A Randomized, Double-Blind, Double-Dummy, Parallel-Group Study To Evaluate The Efficacy And Safety Of Ocrelizumab In Comparison To Interferon Beta-1a (Rebif®) In Patients With Relapsing Multiple Sclerosis

The purpose of this research study is to answer the following questions:

• How well does ocrelizumab stabilize, or potentially improve, the signs and symptoms of your MS?
• How safe is treatment with ocrelizumab, and how well do you tolerate ocrelizumab?
• How does ocrelizumab affect your body, and how well does your body break down ocrelizumab?
• How well does ocrelizumab work compared with standard treatment for MS, such as Rebif®?

Is there any way we can predict, with outcome of laboratory and brain magnetic resonance imaging (MRI) scans, how ocrelizumab will help in the clinical course of your disease?

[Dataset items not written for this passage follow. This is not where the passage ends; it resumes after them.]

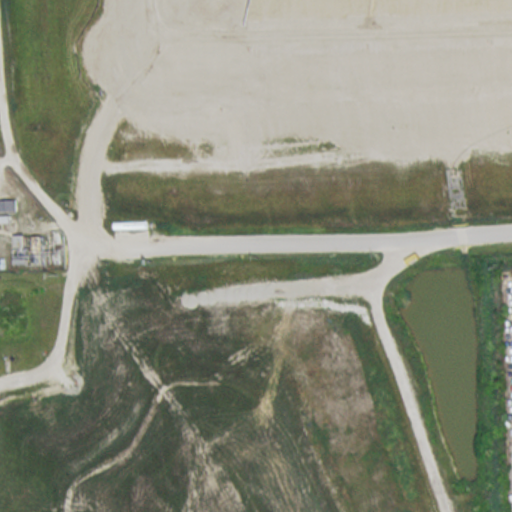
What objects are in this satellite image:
road: (118, 107)
building: (9, 204)
road: (189, 243)
landfill: (253, 255)
road: (62, 327)
parking lot: (507, 366)
road: (392, 372)
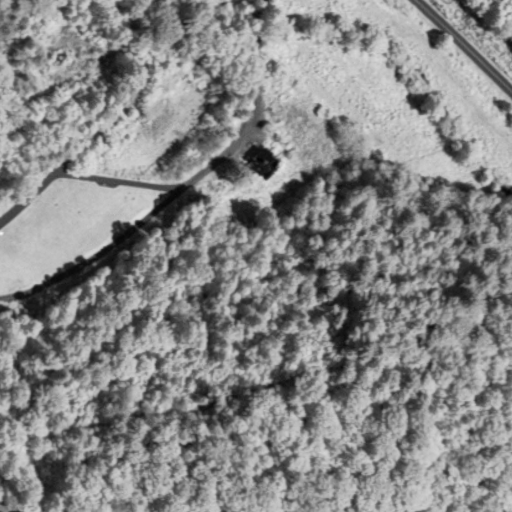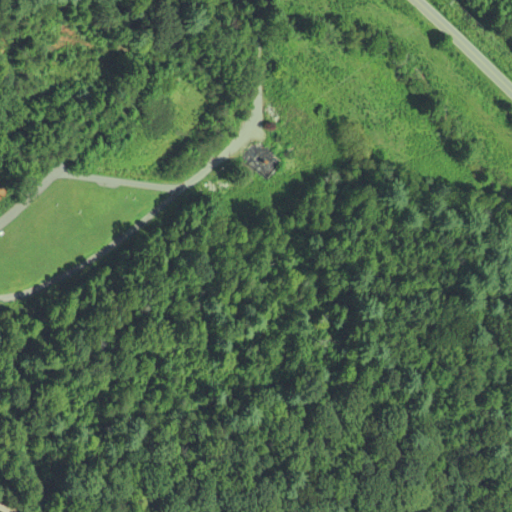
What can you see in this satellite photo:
road: (463, 46)
building: (266, 162)
road: (73, 270)
road: (7, 508)
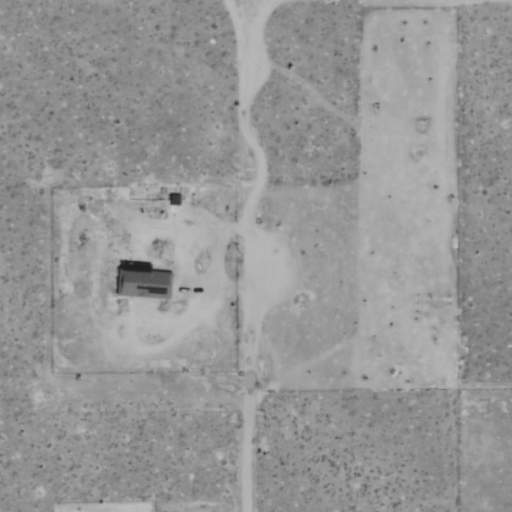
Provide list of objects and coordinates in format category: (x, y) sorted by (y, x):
road: (251, 256)
road: (215, 259)
building: (143, 281)
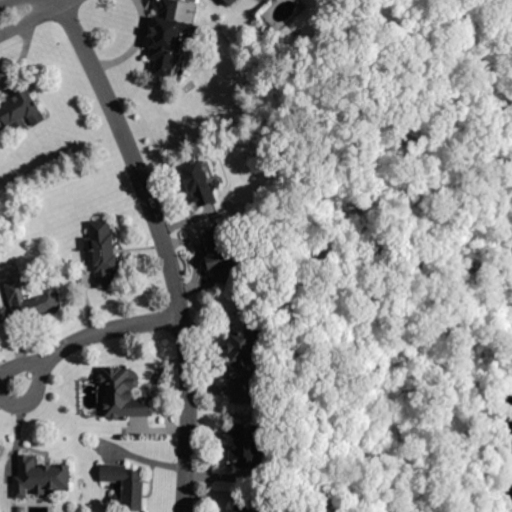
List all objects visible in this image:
building: (223, 0)
building: (226, 2)
road: (22, 10)
building: (166, 37)
building: (167, 37)
building: (17, 110)
building: (19, 112)
building: (199, 182)
building: (201, 189)
road: (165, 246)
building: (221, 247)
building: (103, 251)
road: (393, 251)
building: (100, 253)
building: (220, 256)
building: (32, 298)
building: (34, 299)
building: (0, 315)
building: (0, 316)
road: (95, 335)
building: (241, 353)
building: (242, 354)
building: (121, 393)
building: (123, 394)
building: (247, 444)
building: (245, 445)
building: (40, 476)
building: (38, 477)
building: (124, 485)
building: (126, 486)
building: (251, 506)
building: (246, 507)
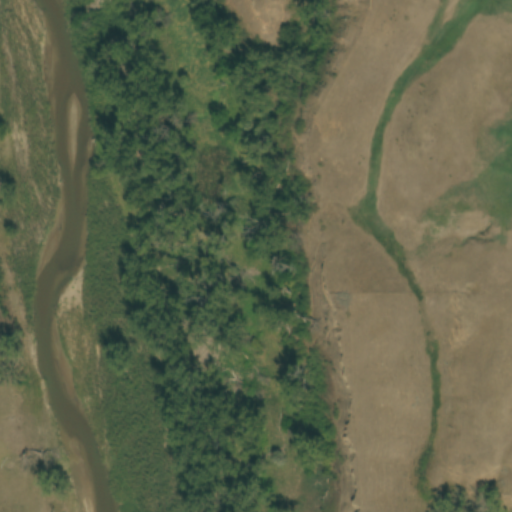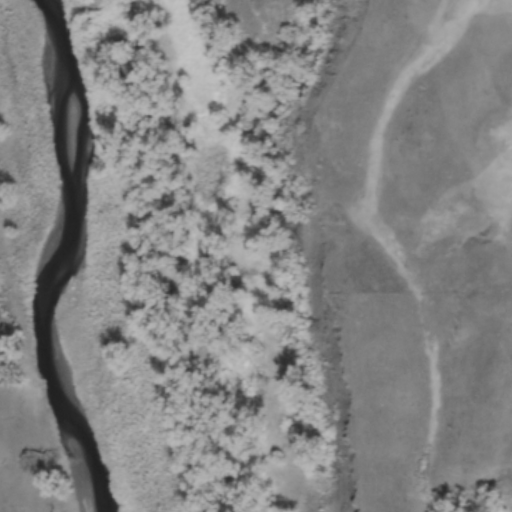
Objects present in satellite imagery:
river: (112, 255)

As part of this study, we are also asking your permission to let us take blood samples during the study to test protein biomarkers. Biomarkers are substances in the body that can be used as a sign of a specific disease, condition or method to predict how you respond to or tolerate treatment with ocrelizumab. We may use these samples to:

• Learn more how ocrelizumab works.
• Learn more how MS can affect your body.
• Find new tests that could be used in management of MS and set up standards for these tests.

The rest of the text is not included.